Chris Brown singles chronology
| "Gimme That" (2006) | "Say Goodbye" (2006) | "Shortie Like Mine" (2006) |

Music video
- "Say Goodbye" on YouTube

= Say Goodbye (Chris Brown song) =

"Say Goodbye" is a song recorded by American singer Chris Brown. It was released by Adonis Shropshire along with Bryan-Michael Cox and Kendrick "WyldCard" Dean for Brown's self-titled debut album (2005). Released as the album's fourth single on August 8, 2006, it became Brown's third top-ten single on the US Billboard Hot 100, peaking at number ten on October 31, 2006, and the second single of his career to top the R&B charts. "Say Goodbye" was also featured in the movie Step Up (2006).

==Composition==
The song is written in the key of B minor in common time with a tempo of 115 beats per minute. Brown's vocals span from D_{4} to C_{6} in the song.

==Critical reception==
While reviewing soundtrack of Step Up, Heather Phares of AllMusic called this song "wistful" and noted that it gets the film's romantic angle across without interrupting the flow of the more danceable tracks.

==Chart performance==
It became Brown's third top-ten single on the Billboard Hot 100, peaking at number ten on October 31, 2006, and the second single of his career to top the R&B charts. The track was released as a single in the UK and US. It was his first single to not chart at all in the UK.

==Music video==
A music video for "Say Goodbye," directed by Jessy Terrero, was released July 26, 2006. It features a short clip of the track "Ain't No Way (You Won't Love Me)" at the beginning of the music video. It follows Brown trying to end his relationship with his girlfriend but at the same time, cannot find a way to explain himself to her. While doing dance rehearsals, his new love interest appears and this causes friction between Brown and his girlfriend. The current girlfriend begins to cry as she catches Brown and his new love interest almost kiss. When the dance performance begins, Brown’s girlfriend and new love interest almost get involved in a physical altercation but Brown appears just in time to stop them.
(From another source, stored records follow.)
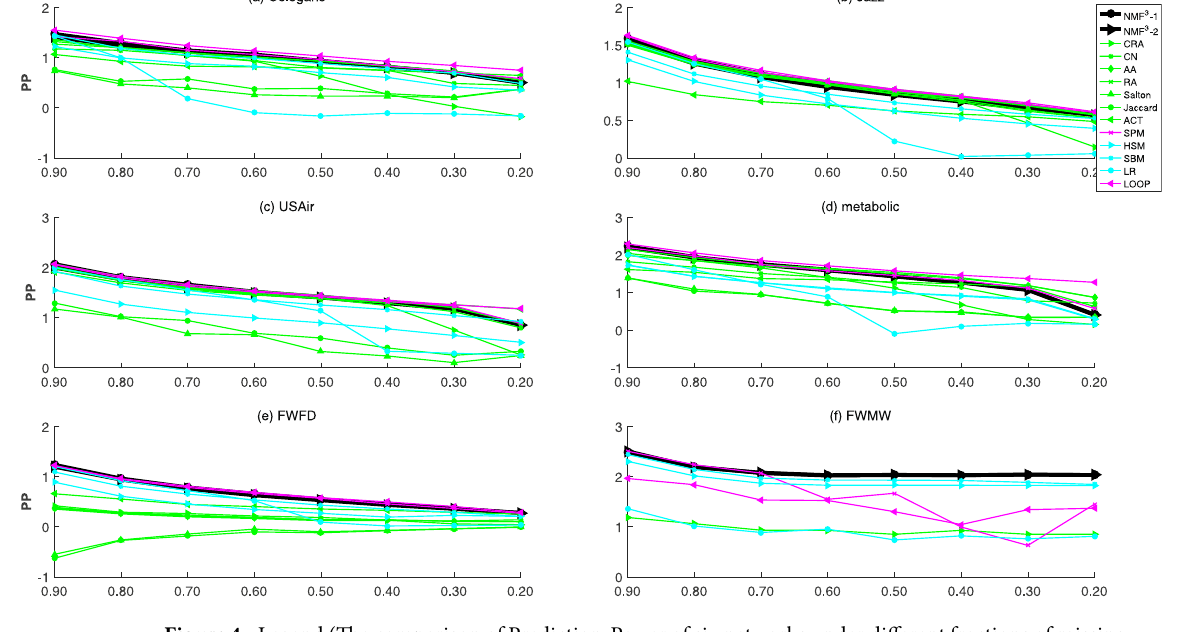
Figure 4. Legend (The comparison of Prediction-Power of six networks under different fractions of missing links. Besides our kernel framework ( NMF 3 − 1, NMF 3 − 2), we further compare our methods with eight well- known methods (AA, RA, CN, Salton, ACT, Jaccard, CRA, SPM, HSM, SBM, LP, LOOP). Each data point is averaged over 100 independent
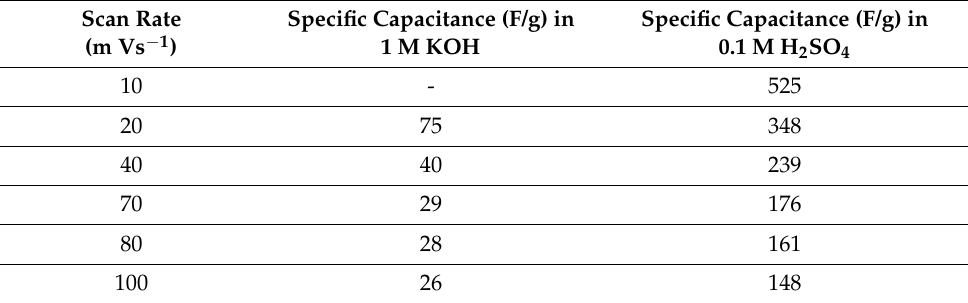
Table 3. Specific capacitance measurements from cyclic voltametric measurements.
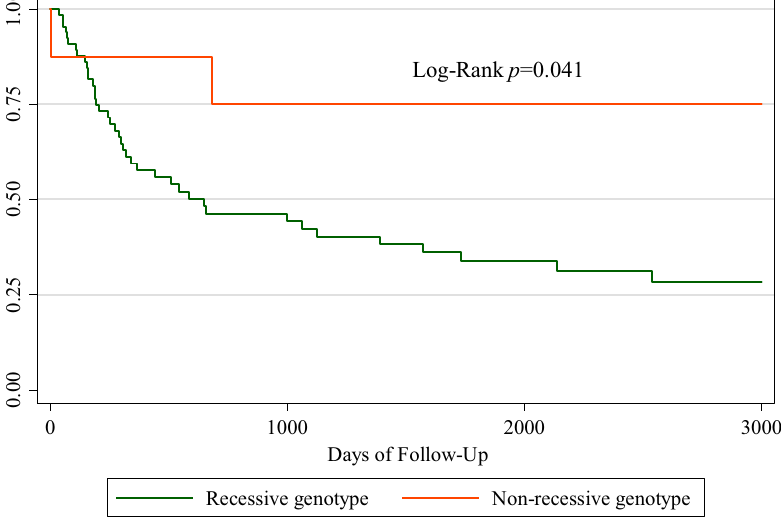
Figure 3. Kaplan–Meier survival plot of the recessive genotype of rs6761893 located in EFEMP1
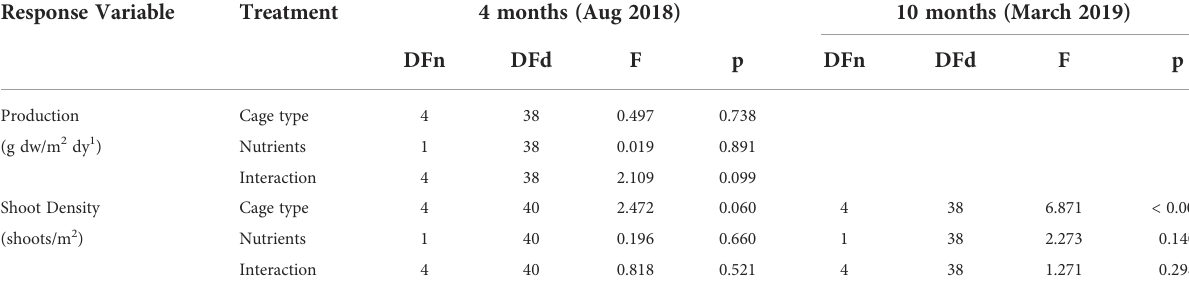
TABLE 1 2-way Analysis of Variance results on Thalassia testudinum response variables during a caging experiment testing Cage types and Nutrient enrichment as the Treatment variables. Response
When Brown’s girlfriend tries to stay by his side, he pushes her away. Once Brown does this, we then see Brown finally dumping his girlfriend for the new love interest. She then walks offstage, clearly disappointed and heartbroken over seeing Brown choose his new woman over her.

==Charts==

===Weekly charts===

Weekly chart performance for "Say Goodbye"
| Chart (2006) | Peak position |
|---|---|
| US Billboard Hot 100 | 10 |
| US Adult R&B Songs (Billboard) | 39 |
| US Hot R&B/Hip-Hop Songs (Billboard) | 1 |
| US Latin Rhythm Airplay (Billboard) | 39 |
| US Pop Airplay (Billboard) | 14 |
| US Rhythmic Airplay (Billboard) | 2 |

===Year-end charts===

2006 year-end chart performance for "Say Goodbye"
| Chart (2006) | Position |
|---|---|
| US Billboard Hot 100 | 86 |
| US Hot R&B/Hip-Hop Songs (Billboard) | 34 |
| US Rhythmic (Billboard) | 38 |

2007 year-end chart performance for "Say Goodbye"
| Chart (2007) | Position |
|---|---|
| Brazil (Crowley) | 56 |
| Romania (Romanian Top 100) | 69 |

==Certifications==

Certifications for "Say Goodbye"
| Region | Certification | Certified units/sales |
| Brazil (Pro-Música Brasil) | Platinum | 60,000^{*} |
| New Zealand (RMNZ) | Platinum | 30,000^{‡} |
| United Kingdom (BPI) | Silver | 200,000^{‡} |
| United States (RIAA) | 3× Platinum | 3,000,000^{‡} |
| United States (RIAA) (Mastertone) | Platinum | 1,000,000^{^} |
^{*} Sales figures based on certification alone. ^{^} Shipments figures based on certification alone. ^{‡} Sales+streaming figures based on certification alone.